By changing his focus, the Bears have neutralized their top playmaker.
LAKE FOREST, Ill. -- Devin Hester says that we should be patient.
"It's a long season," he says.
That it's OK he had only one ball thrown to him on Sunday.
"Everybody is satisfied," he says.
That maybe he'll get a few more chances this week.
"I'm just trying to help out in any way I can," he says.
I think it's terrific that the Bears receiver is such a team player. I think it is equally terrific that he seems to actually not hate answering these questions anymore, and is thoughtful with his answers.
So why do I want to shake my head every time I see him?
It's not necessarily Sunday that I feel badly about, when Jay Cutler found Hester just once for a 17-yard reception in the first series of the game and not again in 34 pass attempts.

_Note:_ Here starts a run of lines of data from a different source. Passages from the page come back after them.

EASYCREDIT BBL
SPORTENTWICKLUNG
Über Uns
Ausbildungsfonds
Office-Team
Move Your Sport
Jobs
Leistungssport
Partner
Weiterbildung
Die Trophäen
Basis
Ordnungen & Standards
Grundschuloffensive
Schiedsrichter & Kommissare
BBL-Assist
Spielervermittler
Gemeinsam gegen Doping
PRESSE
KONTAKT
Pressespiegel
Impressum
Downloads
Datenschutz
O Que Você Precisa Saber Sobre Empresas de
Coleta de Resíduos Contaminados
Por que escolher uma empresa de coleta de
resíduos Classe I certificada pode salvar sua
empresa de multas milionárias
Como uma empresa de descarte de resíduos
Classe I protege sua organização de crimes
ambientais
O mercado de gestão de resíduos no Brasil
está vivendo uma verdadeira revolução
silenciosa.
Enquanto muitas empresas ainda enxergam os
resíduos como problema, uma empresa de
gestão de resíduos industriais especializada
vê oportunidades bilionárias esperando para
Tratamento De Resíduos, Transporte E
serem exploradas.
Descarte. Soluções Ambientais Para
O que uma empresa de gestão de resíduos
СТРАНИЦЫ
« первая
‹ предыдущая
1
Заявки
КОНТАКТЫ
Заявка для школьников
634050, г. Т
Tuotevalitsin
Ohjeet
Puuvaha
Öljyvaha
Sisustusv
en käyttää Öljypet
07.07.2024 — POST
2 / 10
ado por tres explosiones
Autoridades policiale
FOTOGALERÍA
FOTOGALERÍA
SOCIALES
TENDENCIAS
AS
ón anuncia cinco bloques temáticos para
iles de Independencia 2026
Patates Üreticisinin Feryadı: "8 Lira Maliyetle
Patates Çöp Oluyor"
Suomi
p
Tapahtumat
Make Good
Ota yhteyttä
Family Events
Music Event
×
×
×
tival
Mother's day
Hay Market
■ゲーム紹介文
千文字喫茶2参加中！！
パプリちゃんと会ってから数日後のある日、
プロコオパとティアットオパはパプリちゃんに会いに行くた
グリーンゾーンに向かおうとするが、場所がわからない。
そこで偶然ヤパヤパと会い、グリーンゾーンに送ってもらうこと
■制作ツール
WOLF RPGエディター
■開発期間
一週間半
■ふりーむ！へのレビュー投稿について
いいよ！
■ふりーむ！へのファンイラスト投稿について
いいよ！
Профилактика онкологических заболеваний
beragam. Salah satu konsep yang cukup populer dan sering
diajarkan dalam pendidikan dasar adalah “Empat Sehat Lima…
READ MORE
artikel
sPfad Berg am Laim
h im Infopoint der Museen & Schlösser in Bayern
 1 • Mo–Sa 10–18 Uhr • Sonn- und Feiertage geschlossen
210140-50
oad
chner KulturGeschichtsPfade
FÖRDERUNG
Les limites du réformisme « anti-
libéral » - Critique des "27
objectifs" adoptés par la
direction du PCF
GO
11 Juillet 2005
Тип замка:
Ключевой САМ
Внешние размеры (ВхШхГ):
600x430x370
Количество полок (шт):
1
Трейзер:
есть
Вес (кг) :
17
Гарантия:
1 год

It's not even about last year, when Hester had 757 receiving yards on 57 catches and three touchdowns, or 2008, when he had 51 catches for 665 yards and three touchdowns.

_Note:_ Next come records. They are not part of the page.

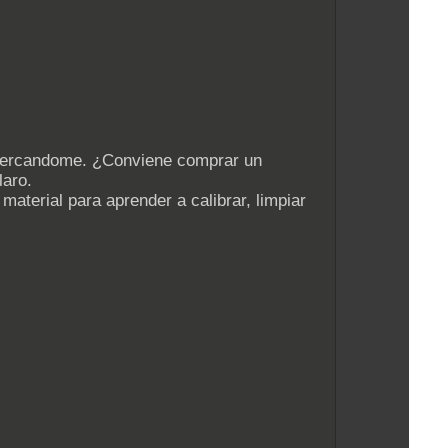
 acercandome. ¿Conviene comprar un
laro.
material para aprender a calibrar, limpiar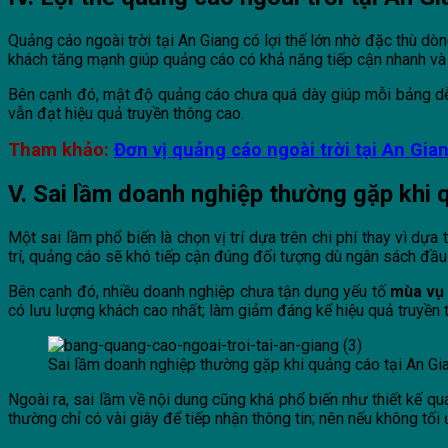
Quảng cáo ngoài trời tại An Giang có lợi thế lớn nhờ đặc thù dò
khách tăng mạnh giúp quảng cáo có khả năng tiếp cận nhanh và tạ
Bên cạnh đó, mật độ quảng cáo chưa quá dày giúp mỗi bảng dễ nổ
vẫn đạt hiệu quả truyền thông cao.
Tham khảo:
Đơn vị quảng cáo ngoài trời tại An Gian
V. Sai lầm doanh nghiệp thường gặp khi 
Một sai lầm phổ biến là chọn vị trí dựa trên chi phí thay vì dựa
trí, quảng cáo sẽ khó tiếp cận đúng đối tượng dù ngân sách đầu
Bên cạnh đó, nhiều doanh nghiệp chưa tận dụng yếu tố
mùa vụ 
có lưu lượng khách cao nhất; làm giảm đáng kể hiệu quả truyền 
Sai lầm doanh nghiệp thường gặp khi quảng cáo tại An Gi
Ngoài ra, sai lầm về nội dung cũng khá phổ biến như thiết kế qu
thường chỉ có vài giây để tiếp nhận thông tin; nên nếu không tố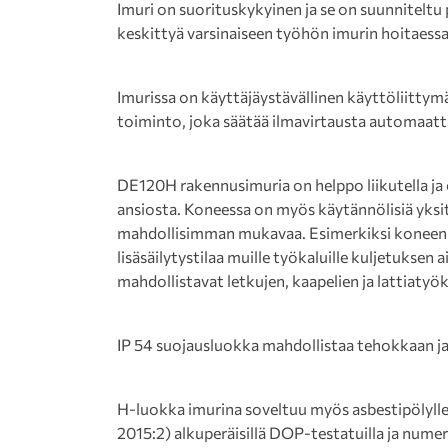
Imuri on suorituskykyinen ja se on suunniteltu 
keskittyä varsinaiseen työhön imurin hoitaessa
Imurissa on käyttäjäystävällinen käyttöliittym
toiminto, joka säätää ilmavirtausta automaattis
DE120H rakennusimuria on helppo liikutella ja
ansiosta. Koneessa on myös käytännölisiä yksity
mahdollisimman mukavaa. Esimerkiksi koneen p
lisäsäilytystilaa muille työkaluille kuljetuksen
mahdollistavat letkujen, kaapelien ja lattiaty
IP 54 suojausluokka mahdollistaa tehokkaan j
H-luokka imurina soveltuu myös asbestipölylle 
2015:2) alkuperäisillä DOP-testatuilla ja nume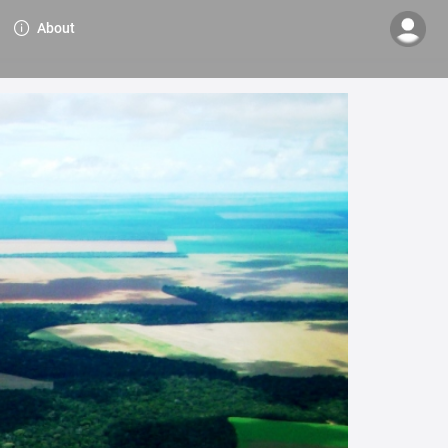
About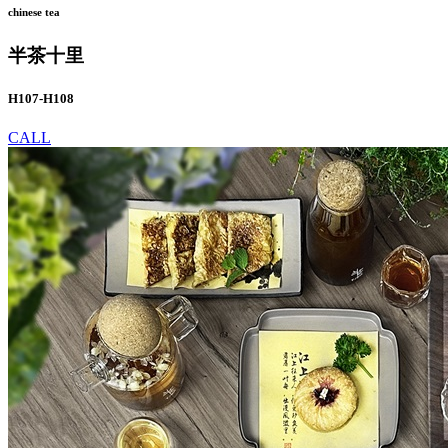
chinese tea
半茶十里
H107-H108
CALL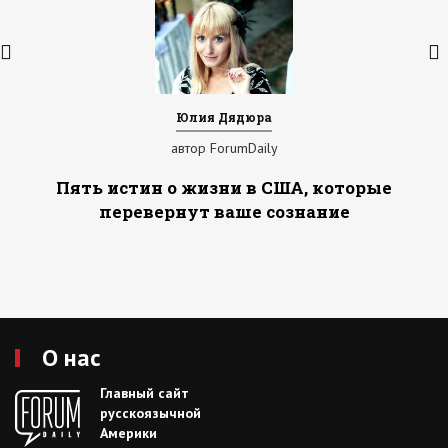
Юлия Дядюра
автор ForumDaily
Пять истин о жизни в США, которые
перевернут ваше сознание
О нас
Главный сайт
русскоязычной
Америки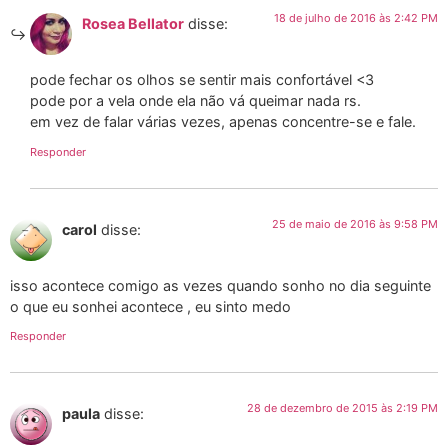
18 de julho de 2016 às 2:42 PM
Rosea Bellator
disse:
pode fechar os olhos se sentir mais confortável <3
pode por a vela onde ela não vá queimar nada rs.
em vez de falar várias vezes, apenas concentre-se e fale.
Responder
25 de maio de 2016 às 9:58 PM
carol
disse:
isso acontece comigo as vezes quando sonho no dia seguinte
o que eu sonhei acontece , eu sinto medo
Responder
28 de dezembro de 2015 às 2:19 PM
paula
disse: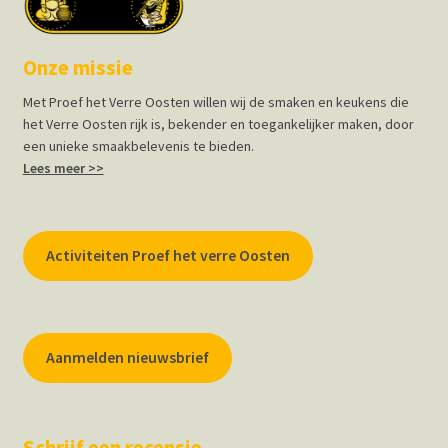
Onze missie
Met Proef het Verre Oosten willen wij de smaken en keukens die
het Verre Oosten rijk is, bekender en toegankelijker maken, door
een unieke smaakbelevenis te bieden.
Lees meer >>
Activiteiten Proef het verre Oosten
Aanmelden nieuwsbrief
Schrijf een recensie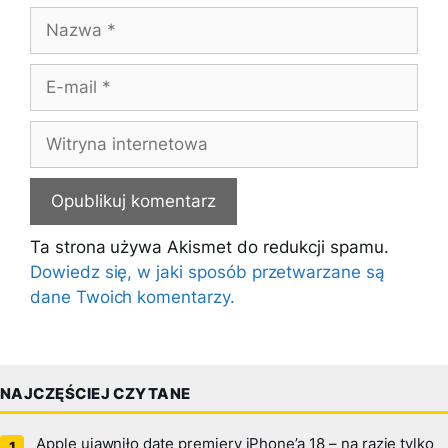
Nazwa
E-
mail
Witryna
internetowa
Ta strona używa Akismet do redukcji spamu.
Dowiedz się, w jaki sposób przetwarzane są
dane Twoich komentarzy.
NAJCZĘŚCIEJ CZYTANE
Apple ujawniło datę premiery iPhone’a 18 – na razie tylko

It's the whole thing. It's the fact that one of the most dazzling and talented athletes in the league is now in his fifth season and it feels more and more like the Bears have completely wasted his vast abilities.
It has always been clear where Hester's heart lies.

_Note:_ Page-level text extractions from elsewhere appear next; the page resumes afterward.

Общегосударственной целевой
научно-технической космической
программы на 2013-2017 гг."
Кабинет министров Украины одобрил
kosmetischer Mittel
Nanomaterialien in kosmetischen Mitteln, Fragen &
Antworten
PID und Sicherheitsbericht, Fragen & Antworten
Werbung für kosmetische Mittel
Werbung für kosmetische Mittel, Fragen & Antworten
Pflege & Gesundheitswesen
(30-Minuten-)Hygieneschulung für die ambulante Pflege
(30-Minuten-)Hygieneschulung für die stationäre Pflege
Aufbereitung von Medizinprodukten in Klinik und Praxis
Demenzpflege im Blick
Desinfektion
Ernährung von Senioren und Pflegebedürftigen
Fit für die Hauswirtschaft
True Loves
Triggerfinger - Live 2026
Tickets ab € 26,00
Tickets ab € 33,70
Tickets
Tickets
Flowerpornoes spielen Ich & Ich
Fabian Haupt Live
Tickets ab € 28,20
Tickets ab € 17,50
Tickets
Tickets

"I know what I'm best at," he said in February of this year on "The Waddle & Silvy Show" on ESPN 1000. "The return game is my bread and butter, so if I had to cut back on my receiving and go back to returning, that's something I would love to do."
No mystery why he loves it. He was the most dynamic performer in the NFL in 2006, his rookie season, and again in '07, a two-year span in which he combined for 11 regular-season touchdowns on punt and kickoff returns and -- who can forget? -- a touchdown on the opening kickoff of the Super Bowl.
While trying to make him into an elite receiver -- because if he wasn't going to be one of the best, what was the point? -- the Bears switched Hester's focus permanently before the 2008 season and now haven't seen him return a kick for a touchdown since December 2007.
Was he even a returner anymore? He attempted 31 in '08 and seven in '09. On Sunday alone, he had five punt returns for a combined 17 yards and an average of 3.4 yards, including one fair catch and a long of nine yards. (He averaged 15.5 yards per punt return in '07.)
If he still loves it, he sure doesn't look like it.
As he has for much of the past two seasons, Hester looked tentative against the Lions and even eager to get out of bounds.
"I'm just trying to hit a home run again," he said gamely. "It's coming any day. I just have to be patient and just be there when it comes."
As the team's richest receiver by a longshot (his approximately $30 million, four-year deal, signed prior to the '08 season, includes a $15 million guarantee and a $10 million roster bonus based on the performance of a No. 1 receiver), Hester looks as unappreciated as ever.
"If Devin would've gotten open, I would've thrown him the ball," Bears quarterback Jay Cutler said Wednesday, when asked why he couldn't find Hester in the Bears' season opener.
Devin Aromashodu has clearly become Cutler's favorite target with five catches against the Lions, along with Greg Olsen. Johnny Knox need only be occasionally in the right place, and he and Hester will be battling it out each week.
"It's going to be game by game who gets the ball depending on what coverage -- if they're rolling strong, if they're rolling weak -- we're going to go with the matchups," Cutler said, recovering nicely. "They were doing some stuff to Devin, putting some guys over the top of him. But Devin's going to have his games. I'm not worried about that. He's going to play really well this week. So I'm excited for him."
Hester, who is so bored apparently that he had his hair cut into a mohawk and is making plans to shave it entirely, said upon watching the film in which he thought he was open a couple times. "But some of the plays aren't designed for me.
"That's the way it goes. You might get one, two balls, and next week you might get 15, 20. That's what I'm hoping for this week [in Dallas], get my hands on the ball a little bit more, try to help out as much as I can."
No doubt, he will get more balls thrown his way and he may even be the leading receiver on occasion. But that wasn't the plan upon removing a player from a role in which he was a threat to score every time he touched the ball.
We'll see what Martz has in store. Meanwhile, the average career of an NFL wide receiver, according to the NFL Players Association, is 2.81 years and Hester's star clock is ticking.
"It's not an offense that says we're going to force the ball to this guy and this guy, and then see if they can stop us," Olsen said. "We have too many good players and too many guys who can run around and catch the ball, so we don't need to force it to anyone."
Hester said he and Cutler are "communicating more than we ever did," which doesn't exactly sound like they were best buddies last season.
For now, he is preaching patience.
"It's a long season," Hester said. "We have, what, 15 more games? Every receiver will get a fair amount of balls, and it's just a matter of time when I'm going to get mine."
Except that a matter of time was not the plan.
Melissa Isaacson is a columnist for ESPNChicago.com.